Obaigbena made the announcement in Abuja on Wednesday, at the 21st All Nigeria Editors Conference themed “Democratic Governance and National Cohesion: The Role of Editors.”
He urged editors to defend democracy, adapt to artificial intelligence and reclaim Africa’s voice in global media distribution.
Speaking to an audience of over 500 editors, policymakers and diplomats at the State House Conference Hall, Obaigbena announced that Lekeelekee will take off in January 2026.
The venture, he said, aims to “dilute the chokehold of the United States and China” over the global flow of information and entertainment content.
“We must engage for the greater good of Nigeria,” Obaigbena told the gathering, recalling the dark memories of journalist, Ken Saro-Wiwa’s execution 30 years ago under military rule. Thirty years after, we sit in this same complex under a democratic government, that is why democracy matters,” he said.
In a wide-ranging speech that blended history, economics and media foresight, Obaigbena drew a line from Nigeria’s past authoritarianism to its present democratic gains. He cited three media figures who shaped Nigerian politics namely, Nnamdi Azikiwe, Obafemi Awolowo and Bola Tinubu, as examples of how journalism and leadership are intertwined.
Hosting the conference, President Tinubu, himself a former media proprietor, was praised by Obaigbena for engaging directly with the press.
“We are at the crossroads of reforms that have been hard fought,” he said. “We must protect our economic stability with everything we have, because if we lose it, we lose the sacrifices of the last two years,” he said.

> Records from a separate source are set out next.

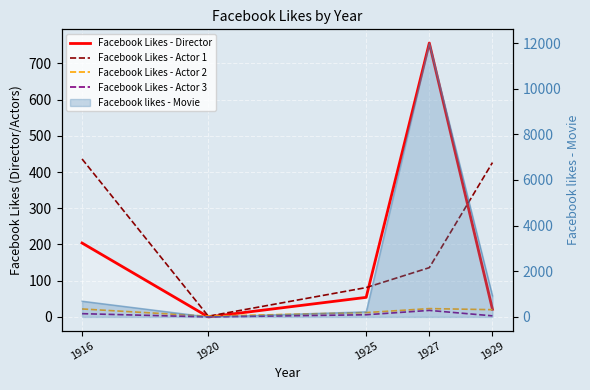

What value does the Facebook Likes - Director series have at 1925, to the nearest 50?

50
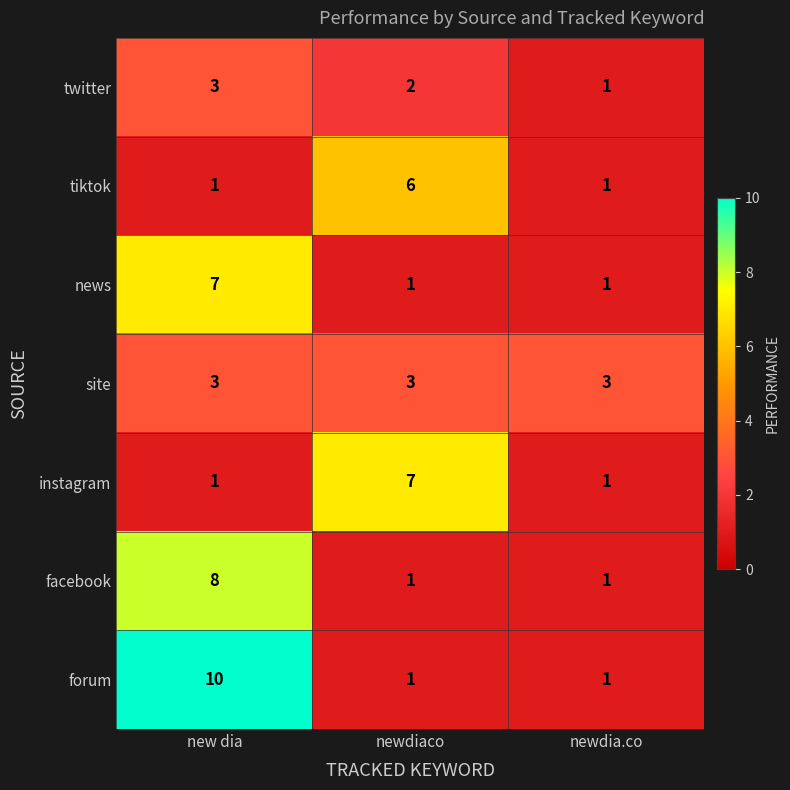

Reading left to right, extract all data points from this chart.

twitter: new dia=3	newdiaco=2	newdia.co=1
tiktok: new dia=1	newdiaco=6	newdia.co=1
news: new dia=7	newdiaco=1	newdia.co=1
site: new dia=3	newdiaco=3	newdia.co=3
instagram: new dia=1	newdiaco=7	newdia.co=1
facebook: new dia=8	newdiaco=1	newdia.co=1
forum: new dia=10	newdiaco=1	newdia.co=1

Obaigbena warned that any external sanctions or disruptions could “destabilise the economy” and reverse recent fiscal progress. Instead, he urged editors and national leaders to “build a coalition of the willing,” to combat insecurity, poverty, and misinformation through dialogue and shared national purpose.
Turning to technology, Obaigbena said the rise of artificial intelligence was transforming how journalism is produced and consumed. He warned that Africa risks becoming “a passive spectator” in a world where “one or two countries control global content distribution.”

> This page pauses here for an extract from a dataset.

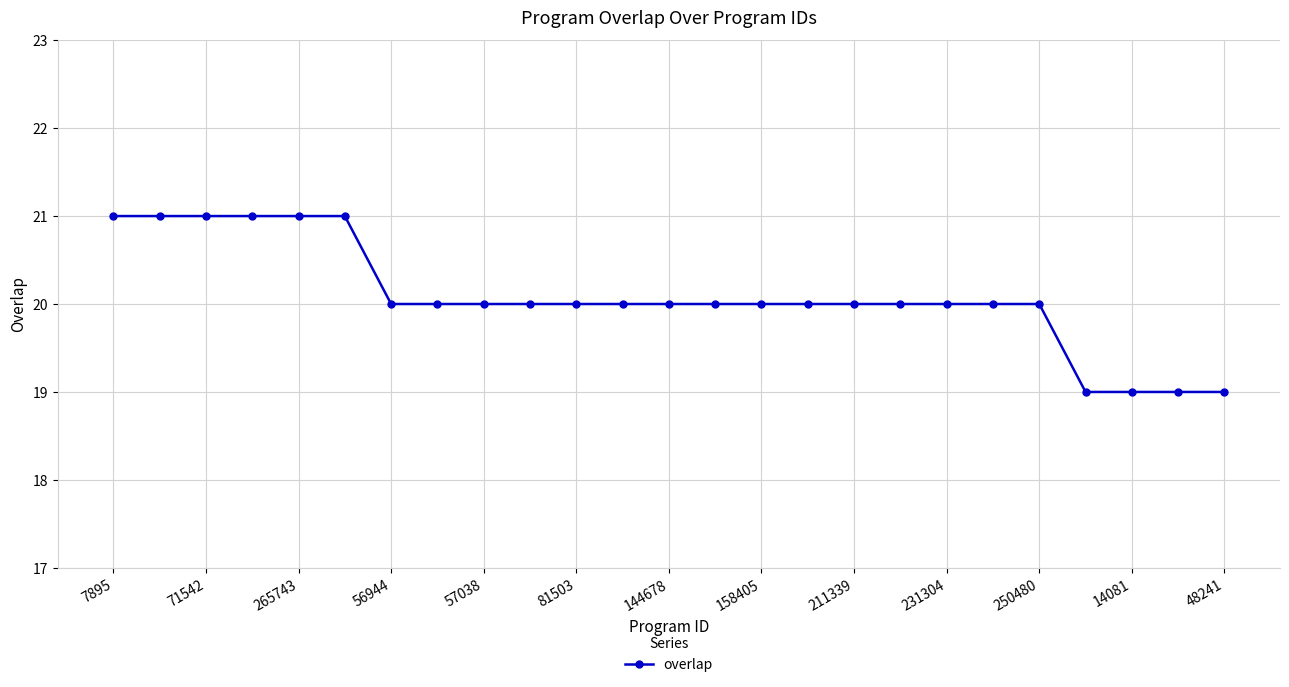

How many data points does each series have?

25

“We are entering an AI-dominated information age. Google’s algorithms are changing, search models are shifting and the monetisation of content is being rewritten. If we do not act, we will again be consumers, not creators, in the new media economy,” he stated.
He said Lekeelekee would serve as a homegrown African alternative, a multimedia hub that allows creators, editors and broadcasters to distribute and monetise their work independently of Western or Chinese digital giants.
“We have a responsibility to build our own technology and algorithmsto determine how our content is earned and shared,” he added.